Background. Early diagnosis of dementia is important for those who might benefit from treatment. We designed a brief comprehensive neuropsychological test battery to help differentiate control subjects from patients with mild cognitive impairment (MCI) and dementia.
Method. The battery included tests of memory, attention, executive function, speed, perception and visuospatial skills. It was administered to subjects from the OPTIMA cohort: 51 controls, 29 with MCI, 60 with ‘possible’ or ‘probable’ Alzheimer's disease (AD) (NINCDS/ADRDA) and 12 with cerebrovascular disease (CVD). Mann–Whitney U tests were used to compare performance of controls with other diagnostic groups. The sensitivity and specificity of the tests were determined using Receiver Operating Characteristic curve analyses. The effects of age, gender and years of education on test performance were determined with Spearman's rank correlations.
Results. The AD group performed worse than controls on all tests except an attention task. The Hopkins Verbal Learning Test and The Placing Test for episodic memory showed significant discriminative capacity between controls and other groups. Attention and processing speed tests discriminated CVD from controls.

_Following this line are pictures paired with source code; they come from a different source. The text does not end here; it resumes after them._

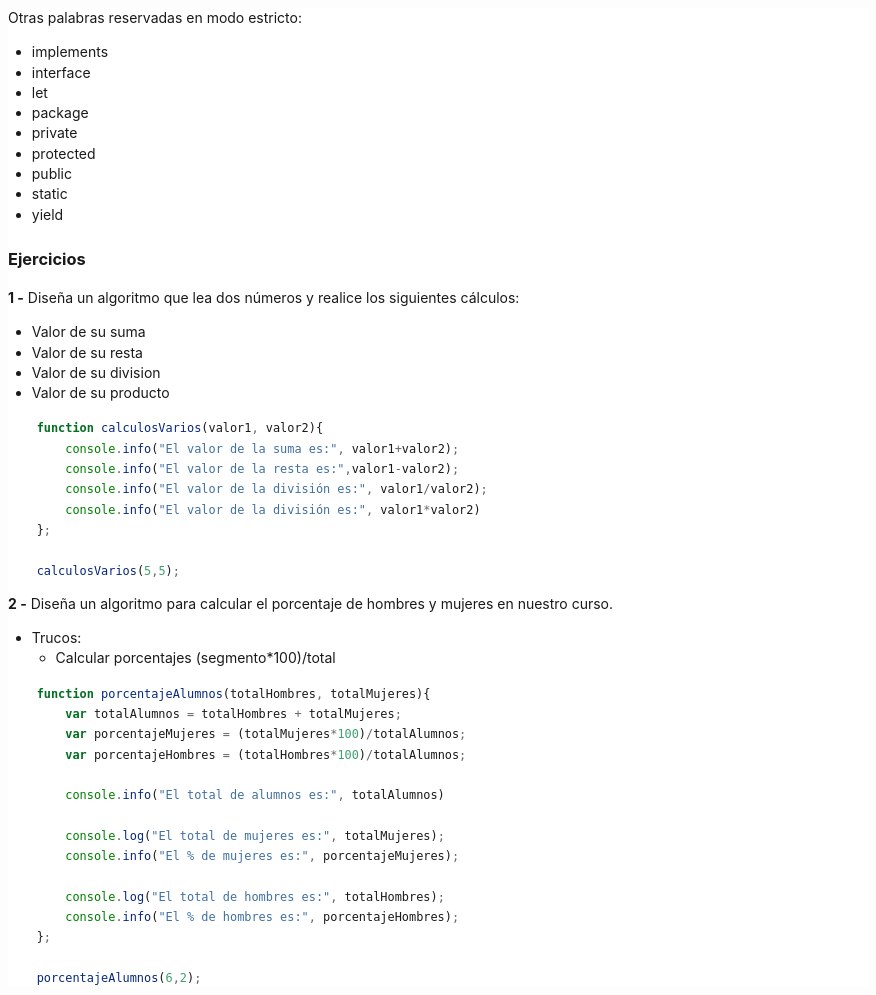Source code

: 

Otras palabras reservadas en modo estricto:
- implements
- interface
- let
- package
- private
- protected
- public
- static
- yield


### Ejercicios

**1 -** Diseña un algoritmo que lea dos números y realice los siguientes cálculos:
- Valor de su suma
- Valor de su resta
- Valor de su division
- Valor de su producto

```javascript
	function calculosVarios(valor1, valor2){
		console.info("El valor de la suma es:", valor1+valor2);
		console.info("El valor de la resta es:",valor1-valor2);
		console.info("El valor de la división es:", valor1/valor2);
		console.info("El valor de la división es:", valor1*valor2)
	};
	
	calculosVarios(5,5);
```

**2 -** Diseña un algoritmo para calcular el porcentaje de hombres y mujeres en nuestro curso.
- Trucos:
	- Calcular porcentajes (segmento*100)/total

```javascript
	function porcentajeAlumnos(totalHombres, totalMujeres){
		var totalAlumnos = totalHombres + totalMujeres;
		var porcentajeMujeres = (totalMujeres*100)/totalAlumnos;
		var porcentajeHombres = (totalHombres*100)/totalAlumnos;
		
		console.info("El total de alumnos es:", totalAlumnos)
		
		console.log("El total de mujeres es:", totalMujeres);
		console.info("El % de mujeres es:", porcentajeMujeres);
		
		console.log("El total de hombres es:", totalHombres);
		console.info("El % de hombres es:", porcentajeHombres);
	};
	
	porcentajeAlumnos(6,2);
```
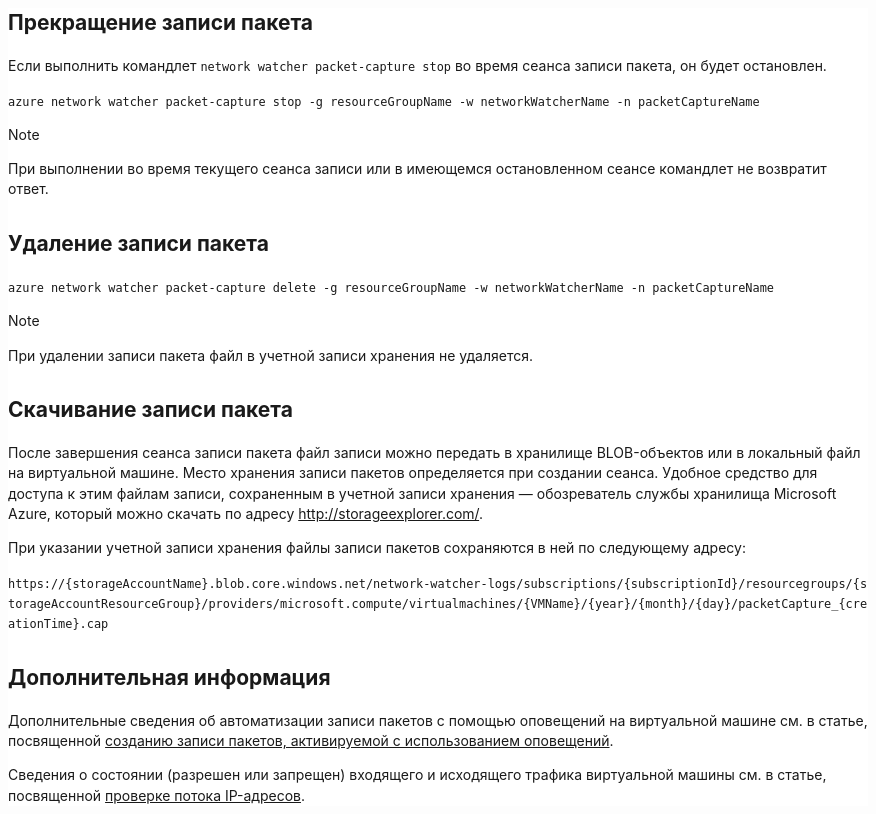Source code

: ## <a name="stop-a-packet-capture"></a>Прекращение записи пакета

Если выполнить командлет `network watcher packet-capture stop` во время сеанса записи пакета, он будет остановлен.

```azurecli
azure network watcher packet-capture stop -g resourceGroupName -w networkWatcherName -n packetCaptureName
```

> [!NOTE]
> При выполнении во время текущего сеанса записи или в имеющемся остановленном сеансе командлет не возвратит ответ.

## <a name="delete-a-packet-capture"></a>Удаление записи пакета

```azurecli
azure network watcher packet-capture delete -g resourceGroupName -w networkWatcherName -n packetCaptureName
```

> [!NOTE]
> При удалении записи пакета файл в учетной записи хранения не удаляется.

## <a name="download-a-packet-capture"></a>Скачивание записи пакета

После завершения сеанса записи пакета файл записи можно передать в хранилище BLOB-объектов или в локальный файл на виртуальной машине. Место хранения записи пакетов определяется при создании сеанса. Удобное средство для доступа к этим файлам записи, сохраненным в учетной записи хранения — обозреватель службы хранилища Microsoft Azure, который можно скачать по адресу http://storageexplorer.com/.

При указании учетной записи хранения файлы записи пакетов сохраняются в ней по следующему адресу:

```
https://{storageAccountName}.blob.core.windows.net/network-watcher-logs/subscriptions/{subscriptionId}/resourcegroups/{storageAccountResourceGroup}/providers/microsoft.compute/virtualmachines/{VMName}/{year}/{month}/{day}/packetCapture_{creationTime}.cap
```

## <a name="next-steps"></a>Дополнительная информация

Дополнительные сведения об автоматизации записи пакетов с помощью оповещений на виртуальной машине см. в статье, посвященной [созданию записи пакетов, активируемой с использованием оповещений](network-watcher-alert-triggered-packet-capture.md).

Сведения о состоянии (разрешен или запрещен) входящего и исходящего трафика виртуальной машины см. в статье, посвященной [проверке потока IP-адресов](network-watcher-check-ip-flow-verify-portal.md).


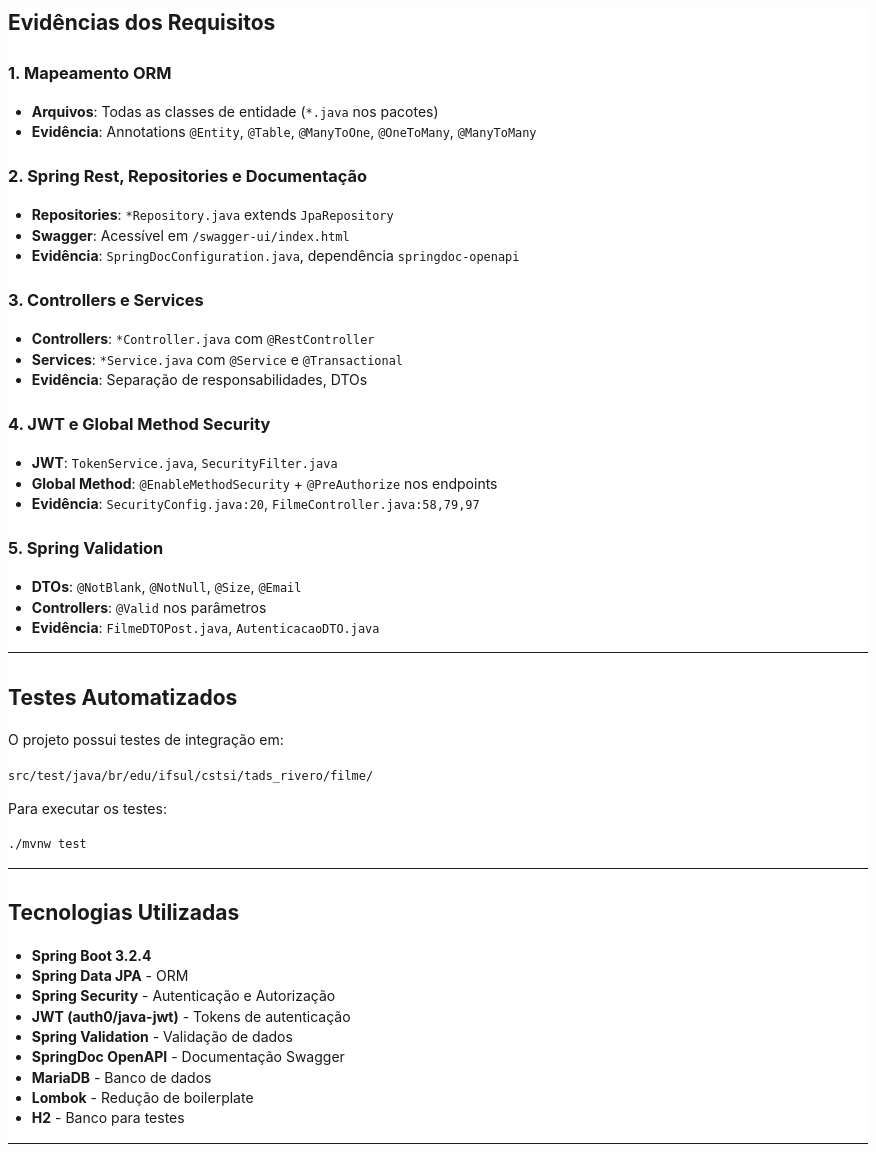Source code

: ## Evidências dos Requisitos

### 1. Mapeamento ORM
- **Arquivos**: Todas as classes de entidade (`*.java` nos pacotes)
- **Evidência**: Annotations `@Entity`, `@Table`, `@ManyToOne`, `@OneToMany`, `@ManyToMany`

### 2. Spring Rest, Repositories e Documentação
- **Repositories**: `*Repository.java` extends `JpaRepository`
- **Swagger**: Acessível em `/swagger-ui/index.html`
- **Evidência**: `SpringDocConfiguration.java`, dependência `springdoc-openapi`

### 3. Controllers e Services
- **Controllers**: `*Controller.java` com `@RestController`
- **Services**: `*Service.java` com `@Service` e `@Transactional`
- **Evidência**: Separação de responsabilidades, DTOs

### 4. JWT e Global Method Security
- **JWT**: `TokenService.java`, `SecurityFilter.java`
- **Global Method**: `@EnableMethodSecurity` + `@PreAuthorize` nos endpoints
- **Evidência**: `SecurityConfig.java:20`, `FilmeController.java:58,79,97`

### 5. Spring Validation
- **DTOs**: `@NotBlank`, `@NotNull`, `@Size`, `@Email`
- **Controllers**: `@Valid` nos parâmetros
- **Evidência**: `FilmeDTOPost.java`, `AutenticacaoDTO.java`

---

## Testes Automatizados

O projeto possui testes de integração em:
```
src/test/java/br/edu/ifsul/cstsi/tads_rivero/filme/
```

Para executar os testes:
```bash
./mvnw test
```

---

## Tecnologias Utilizadas

- **Spring Boot 3.2.4**
- **Spring Data JPA** - ORM
- **Spring Security** - Autenticação e Autorização
- **JWT (auth0/java-jwt)** - Tokens de autenticação
- **Spring Validation** - Validação de dados
- **SpringDoc OpenAPI** - Documentação Swagger
- **MariaDB** - Banco de dados
- **Lombok** - Redução de boilerplate
- **H2** - Banco para testes

---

Category fluency, episodic memory tests and the CLOX test for executive function distinguished MCI from AD. Spearman's correlations showed negative associations between age and processing speed. Years of education affected performance on all tests, except The Placing Test.
Conclusions. Certain neuropsychological tests have been shown to be sensitive and specific in the differential diagnosis of various types of dementia and may prove to be useful for detection of MCI.